Even though making meringue requires basically 2 ingredients, sugar and egg whites, it’s how you make them that matters the most. If you follow these few simple rules, you’ll have fool-proof (a.k.a. Kaylee-proof) meringues every single time.
- Use room temperature eggs- Leave out your eggs for about 20-30 minutes before you plan on making this. This will help the white whip up to their full potential.
- Separate your eggs into a separate bowl first- Meringues can be temperamental. If any particles get into the whites before you whip them, they may not whip at all, or they won’t whip as stiff as they should be. Some eggs contain blood clots in them (this was the reason why I had to throw out my first batch). That’s why I always crack and separate each individual egg into 2 separate bowls first. I place the yolk into a container for later use (always a good excuse to make homemade ice cream!) and the white into a small bowl. Once I have checked that there are no blood clots or pieces of shell, I pour the white into the larger mixing bowl and do the same thing for each egg.
- Use a very clean bowl and whisk- If there’s any traces of grease, dust, or residue on the inside of your mixing bowl or metal beaters/whisk, your whites may not whip up. To ensure that your equipment is clean, take a clean paper towel, and whip down the inside of your mixing bowl and your metal whisk attachment for your mixer/beaters.

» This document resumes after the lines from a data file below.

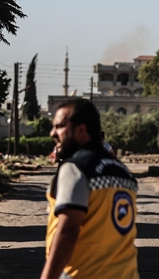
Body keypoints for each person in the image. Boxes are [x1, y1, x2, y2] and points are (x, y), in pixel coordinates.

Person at [41, 98, 139, 279]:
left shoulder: (75, 169)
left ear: (81, 130)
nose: (52, 133)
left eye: (60, 126)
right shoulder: (124, 172)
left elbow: (68, 232)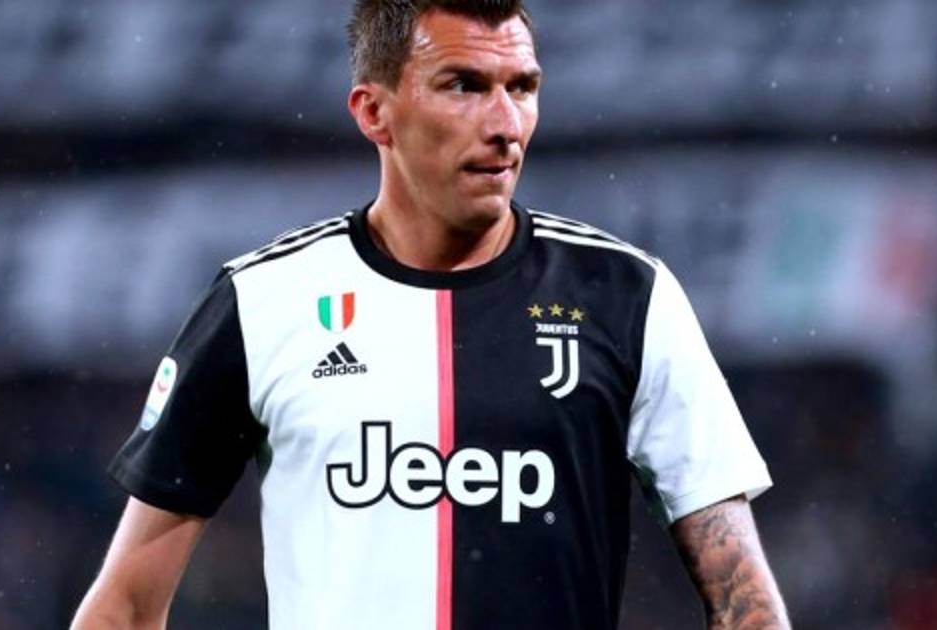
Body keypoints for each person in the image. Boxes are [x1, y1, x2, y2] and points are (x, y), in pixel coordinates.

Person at [71, 1, 790, 628]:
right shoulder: (264, 302)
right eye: (464, 86)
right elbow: (125, 607)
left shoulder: (627, 297)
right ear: (373, 112)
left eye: (523, 87)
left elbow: (747, 604)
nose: (505, 124)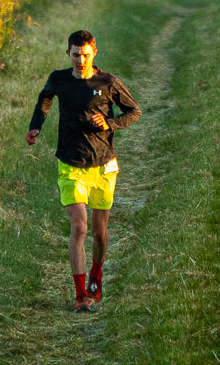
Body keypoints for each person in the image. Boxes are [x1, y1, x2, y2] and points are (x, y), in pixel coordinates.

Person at [27, 30, 141, 313]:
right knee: (79, 226)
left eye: (86, 55)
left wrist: (109, 123)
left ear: (94, 54)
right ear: (68, 54)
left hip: (103, 165)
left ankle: (96, 276)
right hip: (70, 163)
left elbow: (134, 111)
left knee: (99, 232)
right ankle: (80, 296)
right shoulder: (59, 79)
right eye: (75, 55)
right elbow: (45, 98)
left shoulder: (108, 82)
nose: (80, 60)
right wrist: (36, 126)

- Do not open the oven door- Rumor has it, that if you open the door while your cooking meringues, they will instantly deflate. Though they might not instantly deflate, it’s still best not to open that oven door, or you’ll let out some of that heat.
These are a great way to vary your Holiday treats, plus they seriously taste just like mint chocolate chip ice cream! I like mine light and crispy throughout. If you like yours a bit more chewy, bake them for 40-45 minutes rather than an hour. You can also substitute the cream of tartar for 1/2 teaspoon of white vinegar to make them even more chewy.
You can also add as much food coloring as you’d like. I wanted mine to be a very pale green, so I only added a few drops. You can also transfer your meringue into a piping bag fitted with a jumbo tip and pipe them onto the baking sheet. Just make sure you have a very large piping tip or else the chocolate chips will get themselves into a little traffic jam near the tip. I personally like to just use a spoon and dollop them onto the baking sheet because it creates these freeform, whimsical looking cookies.
Aww, it’s like a little snow cave filled with tiny chocolate chips. If you’re anything like my son, you’ll crack them open and pull out all the chocolate chips to eat first. Smart kid.